- [Conjunto de tarefas]
**1.** Indique se cada afirmação está de acordo com o texto sobre os jovens voluntários em Santa Marta de Penaguião, respondendo sim ou não e citando as palavras do texto que decidem a resposta. (a) Foram 58 os jovens voluntários enviados para Santa Marta de Penaguião. (b) Maria Isabel Silva vive sozinha. (c) António Lima já tinha participado noutras missões.
**2.** Prossiga o texto sobre os jovens voluntários em Santa Marta de Penaguião a partir da última frase apresentada.

- [Texto para análise]
Santa Marta de Penaguião foi um dos concelhos que acolheu, durante esta semana, os jovens voluntários. Para este município do distrito de Vila Real foram 58 jovens do Instituto de Ciências Biomédicas Abel Salazar, da Universidade do Porto.

Na aldeia de Paredes de Arcã, freguesia de Sever, Maria Isabel Silva, de 84 anos, estava sentada ao sol quando foi abordada por quatro jovens.

Depois de um primeiro olhar de desconfiança, a idosa rasgou o sorriso e começou a falar com os voluntários sobre os sete filhos, os 17 netos e os 17 bisnetos e a vida numa pequena aldeia com vista para as vinhas em socalcos do Douro.

Foi agricultora, trabalhou de sol a sol para criar os filhos, passou “muita fome” e agora vive com uma das filhas e gosta de ver gente nova a passar, mesmo que seja só por uns momentos.

Isabel Moreira, 25 anos e estudante de Medicina, foi uma das voluntárias que andou pelas aldeias de Santa Marta de Penaguião no contacto com os mais velhos.

“Está a ser muito interessante porque a cada casa que vamos é uma história diferente e muita partilha por parte das pessoas que encontramos, uma necessidade extrema de falar, de contar o seu dia a dia”, afirmou a jovem.

António Lima, de 21 anos e também estudante de Medicina, classificou a experiência como “muito enriquecedora”.

“Porque a cada casa que vamos, no porta-a-porta, recebemos sempre muito mais do que temos para dar e as pessoas ficam com uma felicidade tremenda de nos verem”, salientou.

O estudante enalteceu o quanto recebeu nesta sua primeira missão.

“Damos companhia e recebemos em troca muita experiência e conhecimento. Saímos daqui de coração cheio de várias experiências que vamos vendo e partilhando”, frisou António Lima.

- [Dados do exercício]
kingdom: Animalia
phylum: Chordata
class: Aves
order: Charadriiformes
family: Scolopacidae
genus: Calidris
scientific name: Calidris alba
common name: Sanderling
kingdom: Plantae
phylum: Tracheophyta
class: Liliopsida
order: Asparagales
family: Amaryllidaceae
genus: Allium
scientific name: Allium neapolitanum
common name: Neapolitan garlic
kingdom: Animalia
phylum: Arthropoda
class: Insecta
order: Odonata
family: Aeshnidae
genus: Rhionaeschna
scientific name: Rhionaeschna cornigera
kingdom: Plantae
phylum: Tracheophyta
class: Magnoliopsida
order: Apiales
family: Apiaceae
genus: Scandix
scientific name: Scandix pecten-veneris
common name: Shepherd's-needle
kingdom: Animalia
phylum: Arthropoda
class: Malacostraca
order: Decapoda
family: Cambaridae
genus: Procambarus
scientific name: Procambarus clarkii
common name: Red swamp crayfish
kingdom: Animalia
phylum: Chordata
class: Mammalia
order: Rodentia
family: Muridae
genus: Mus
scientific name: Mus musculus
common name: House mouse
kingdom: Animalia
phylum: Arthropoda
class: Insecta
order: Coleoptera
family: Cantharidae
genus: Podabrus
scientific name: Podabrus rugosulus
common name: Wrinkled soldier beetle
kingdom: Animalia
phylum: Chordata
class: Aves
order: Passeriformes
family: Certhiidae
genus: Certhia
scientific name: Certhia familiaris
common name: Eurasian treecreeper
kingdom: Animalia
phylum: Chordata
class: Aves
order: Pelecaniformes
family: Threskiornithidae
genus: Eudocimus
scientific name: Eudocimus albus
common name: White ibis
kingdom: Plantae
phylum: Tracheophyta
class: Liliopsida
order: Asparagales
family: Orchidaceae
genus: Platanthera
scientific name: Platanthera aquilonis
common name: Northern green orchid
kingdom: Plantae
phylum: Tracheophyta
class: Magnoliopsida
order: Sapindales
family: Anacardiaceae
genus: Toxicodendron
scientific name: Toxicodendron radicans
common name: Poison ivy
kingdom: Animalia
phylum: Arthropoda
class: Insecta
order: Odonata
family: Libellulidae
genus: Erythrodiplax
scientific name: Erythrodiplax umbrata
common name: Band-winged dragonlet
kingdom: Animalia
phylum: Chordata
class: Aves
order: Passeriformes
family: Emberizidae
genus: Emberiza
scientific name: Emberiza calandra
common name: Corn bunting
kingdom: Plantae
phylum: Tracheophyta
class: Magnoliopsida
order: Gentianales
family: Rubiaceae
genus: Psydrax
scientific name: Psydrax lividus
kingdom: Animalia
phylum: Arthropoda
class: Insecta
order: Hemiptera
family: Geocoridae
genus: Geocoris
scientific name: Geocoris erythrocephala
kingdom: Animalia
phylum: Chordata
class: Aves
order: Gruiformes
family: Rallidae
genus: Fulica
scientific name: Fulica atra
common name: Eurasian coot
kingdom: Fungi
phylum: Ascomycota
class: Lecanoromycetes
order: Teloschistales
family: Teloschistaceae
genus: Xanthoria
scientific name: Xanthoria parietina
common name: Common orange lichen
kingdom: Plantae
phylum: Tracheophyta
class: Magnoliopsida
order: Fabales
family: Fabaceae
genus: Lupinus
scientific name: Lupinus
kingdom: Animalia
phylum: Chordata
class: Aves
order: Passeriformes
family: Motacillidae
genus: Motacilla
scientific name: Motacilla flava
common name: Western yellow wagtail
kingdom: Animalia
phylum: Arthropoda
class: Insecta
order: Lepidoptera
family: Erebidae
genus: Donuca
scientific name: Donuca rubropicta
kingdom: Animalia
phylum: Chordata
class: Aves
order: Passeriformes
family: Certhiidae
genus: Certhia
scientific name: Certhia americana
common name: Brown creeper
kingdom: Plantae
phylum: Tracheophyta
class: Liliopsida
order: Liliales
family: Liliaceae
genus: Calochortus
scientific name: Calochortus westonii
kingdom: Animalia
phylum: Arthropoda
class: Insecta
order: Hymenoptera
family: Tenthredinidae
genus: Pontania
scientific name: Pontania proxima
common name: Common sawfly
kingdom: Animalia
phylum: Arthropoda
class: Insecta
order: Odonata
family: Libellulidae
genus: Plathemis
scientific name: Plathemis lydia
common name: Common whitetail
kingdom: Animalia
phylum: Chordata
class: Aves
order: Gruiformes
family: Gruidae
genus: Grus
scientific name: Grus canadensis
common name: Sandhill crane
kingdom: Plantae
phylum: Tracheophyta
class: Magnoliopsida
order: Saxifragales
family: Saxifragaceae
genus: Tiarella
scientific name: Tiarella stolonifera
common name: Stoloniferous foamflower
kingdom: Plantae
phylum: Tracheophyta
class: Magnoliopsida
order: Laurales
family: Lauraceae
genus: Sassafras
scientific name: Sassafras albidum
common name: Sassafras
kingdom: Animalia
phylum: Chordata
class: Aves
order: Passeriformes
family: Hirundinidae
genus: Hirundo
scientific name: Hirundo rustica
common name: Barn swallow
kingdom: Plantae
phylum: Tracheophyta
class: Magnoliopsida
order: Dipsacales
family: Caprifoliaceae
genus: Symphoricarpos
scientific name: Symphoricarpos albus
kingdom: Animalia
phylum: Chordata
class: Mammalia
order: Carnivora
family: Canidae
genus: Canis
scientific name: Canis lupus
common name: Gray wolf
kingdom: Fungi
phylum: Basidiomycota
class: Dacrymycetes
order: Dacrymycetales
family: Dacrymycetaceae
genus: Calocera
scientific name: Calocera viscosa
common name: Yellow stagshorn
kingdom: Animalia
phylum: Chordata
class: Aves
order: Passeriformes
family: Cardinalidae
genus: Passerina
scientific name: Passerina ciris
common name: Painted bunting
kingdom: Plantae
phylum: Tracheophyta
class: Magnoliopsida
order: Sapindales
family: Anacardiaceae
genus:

- [Resultados por tarefa]
**1.**
(a) Sim: "foram 58 jovens do Instituto de Ciências Biomédicas Abel Salazar, da Universidade do Porto".
(b) Não: "agora vive com uma das filhas".
(c) Não: "nesta sua primeira missão".

**2.**
Júlio Almeida, presidente da Junta de Freguesia de Sever, classificou a missão como “muito importante” para a população desta freguesia.

“Porque as pessoas estão praticamente isoladas e ficam todas contentes por verem gente nas freguesias. É uma maneira de conversarem e de conviverem”, salientou.

João Silva, 21 anos e estudante de Medicina, é um dos chefes da missão em Santa Marta de Penaguião e explicou que um dos focos da iniciativa é “deixar sementes”.

Ou seja, nas suas atividades os voluntários envolvem os jovens das localidades e querem incentivá-los a prosseguirem eles mesmos o trabalho.

“Queremos deixar aqui alguma inspiração para continuar este espírito e este projeto”, frisou.

Os jovens distribuíram-se pelas aldeias, lares e escolas e desenvolveram outras atividades como jogos, orações e teatro.

Beatriz Rocha, de 21 anos e aluna do curso de Ciências Farmacêuticas, é a chefe do teatro, a iniciativa que culmina a semana e é um presente dos jovens para a comunidade que os acolhe.

“É uma experiência única, incrível. Temos oportunidade de dar um pouco de nós aos outros, mas muito mais do que dar é o que nós recebemos da comunidade”, frisou.

O projeto Missão País começou com 20 jovens universitários em 2003. Em 2019, desde o dia 02 e até segunda-feira, são realizadas 55 missões a partir de faculdades de Lisboa, Porto, Coimbra e Évora.